We asked Paul Evans, head of media at Xbox, which has developed its own online community through Xbox Live, and Toby Gunton, chief digital officer at WCRS.
PAUL EVANS, HEAD OF MEDIA, XBOX
Friends Reunited was an innovator - the original subscription-based UK online community destination. However, that competitive advantage has been eroded over time as stronger, richer networking platforms delivered greater sociability and connectivity for free and achieved greater global scale.
Now its latest owner, Brightsolid, is reintroducing Friends Reunited to the UK market. It has a fresh proposition as the place to share memories, as well as championing greater simplicity and control of privacy settings for its users, something it feels will deliver enhanced trust and value to its target user base.
- Delicious (the service that allows users to bookmark and share web pages) was later to market than rival Backflip, but proved more successful.
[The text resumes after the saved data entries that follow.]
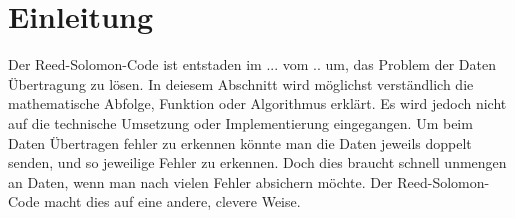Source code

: %
%
%
\section{Einleitung
\label{reedsolomon:section:einleitung}}
Der Reed-Solomon-Code ist entstaden im ... vom .. um,
das Problem der Daten Übertragung zu lösen.
In deiesem Abschnitt wird möglichst verständlich die mathematische Abfolge, Funktion oder Algorithmus erklärt.
Es wird jedoch nicht auf die technische Umsetzung oder Implementierung eingegangen.
Um beim Daten Übertragen fehler zu erkennen könnte man die Daten jeweils doppelt senden,
und so jeweilige Fehler zu erkennen.
Doch dies braucht schnell unmengen an Daten, wenn man nach vielen Fehler absichern möchte.
Der Reed-Solomon-Code macht dies auf eine andere, clevere Weise.



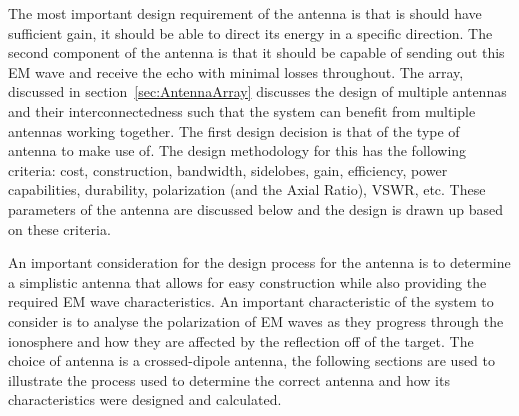 \documentclass[11pt]{witseiepaper}
\begin{document}
\begin{bibunit}[witseie]
The most important design requirement of the antenna is that is should have sufficient gain, it should be able to direct its energy in a specific direction. The second component of the antenna is that it should be capable of sending out this EM wave and receive the echo with minimal losses throughout. %
The array, discussed in section~\ref{sec:AntennaArray} discusses the design of multiple antennas and their interconnectedness such that the system can benefit from multiple antennas working together.
The first design decision is that of the type of antenna to make use of. The design methodology for this has the following criteria: cost, construction, bandwidth, sidelobes, gain, efficiency, power capabilities, durability, polarization (and the Axial Ratio), VSWR, etc. 
These parameters of the antenna are discussed below and the design is drawn up based on these criteria.

An important consideration for the design process for the antenna is to determine a simplistic antenna that allows for easy construction while also providing the required EM wave characteristics.
An important characteristic of the system to consider is to analyse the polarization of EM waves as they progress through the ionosphere and how they are affected by the reflection off of the target.
The choice of antenna is a crossed-dipole antenna, the following sections are used to illustrate the process used to determine the correct antenna and how its characteristics were designed and calculated.


\end{bibunit}
\end{document}
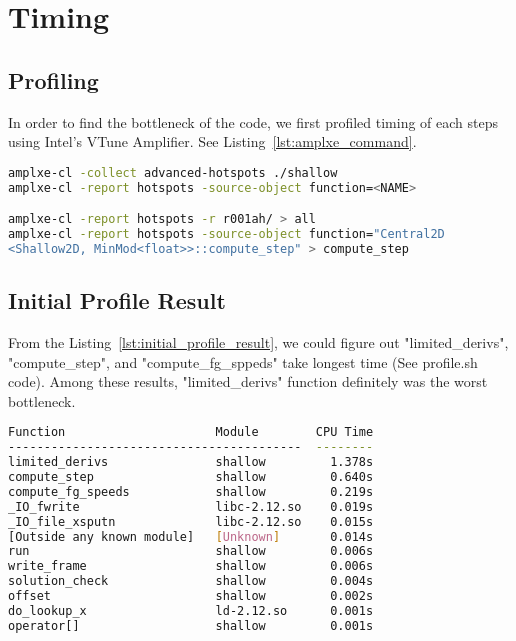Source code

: \section{Timing}\label{sec:timing}
\subsection{Profiling}
In order to find the bottleneck of the code, we first profiled
 timing of each steps using Intel’s VTune Amplifier. See Listing~\ref{lst:amplxe_command}.

\begin{lstlisting}[caption={VTune Amplifier Command},label={lst:amplxe_command},frame=single,language=bash]
amplxe-cl -collect advanced-hotspots ./shallow
amplxe-cl -report hotspots -source-object function=<NAME>

amplxe-cl -report hotspots -r r001ah/ > all
amplxe-cl -report hotspots -source-object function="Central2D
<Shallow2D, MinMod<float>>::compute_step" > compute_step
\end{lstlisting}

\subsection{Initial Profile Result}

From the Listing~\ref{lst:initial_profile_result}, we could figure out "limited\_derivs", "compute\_step", and "compute\_fg\_sppeds" take longest time (See profile.sh code). Among these results, "limited\_derivs" function definitely was the worst bottleneck.

\begin{lstlisting}[caption={Initial Profile Result},label={lst:initial_profile_result},frame=single,language=bash]
Function                     Module        CPU Time
-----------------------------------------  --------
limited_derivs               shallow         1.378s
compute_step                 shallow         0.640s
compute_fg_speeds            shallow         0.219s
_IO_fwrite                   libc-2.12.so    0.019s
_IO_file_xsputn              libc-2.12.so    0.015s
[Outside any known module]   [Unknown]       0.014s
run                          shallow         0.006s
write_frame                  shallow         0.006s
solution_check               shallow         0.004s
offset                       shallow         0.002s
do_lookup_x                  ld-2.12.so      0.001s
operator[]                   shallow         0.001s
\end{lstlisting}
The difference was that Backflip had a greater focus on privacy and personal value; for Delicious, socialisation was built in as default.
- Friends Reunited risks 'doing a Backflip'. It needs to ensure that its pursuit of a privacy agenda does not override its delivery of a truly social and open user experience.
- Strongly differentiated social platforms such as Pinterest (visual imagery), Path (mobile), and Draw Something (gaming) are gaining significant traction by exploiting Facebook weaknesses.
- It will be key for Friends Reunited to re-evaluate and define a social space within which it can defensibly operate and grow. Could the site offer a social-media and community experience to an older, lifestyle user base, for example?
TOBY GUNTON, CHIEF DIGITAL OFFICER, WCRS
Friends Reunited is the long-forgotten darling of social media, from before we knew what social media was. Its demise started the day it added a paywall.
While others were introducing free social services, it was pulling down the shutters and charging £7.50 a month to get in. As Facebook and others innovated, Friends Reunited largely stood still. Before long it was looking quaint, clunky and, let's not forget, ugly.
In 2005 ITV took ownership, but any thought that life could be breathed back into this ageing web star was soon fading as numbers continued to drop and the expected cross-promotion failed to materialise. Finding old schoolfriends was one thing; staying connected with them was another, and Facebook had cornered the market.
Now it's making a comeback based on memories and understandable privacy settings. It doesn't sound like a magic formula and the brand is tainted by a fading and increasingly irrelevant past. It's going to be hard to resuscitate.
- Focus on that 'slightly too old for Facebook' audience. There's clearly a market for niche social networks and the focus on memories might just work for the right audience.
- Create social tools that let you save memories in ways other services don't. Networks that allow users to express who they are via imagery are growing rapidly. Play to this. That means innovating, not buying rights to impersonal archive photos.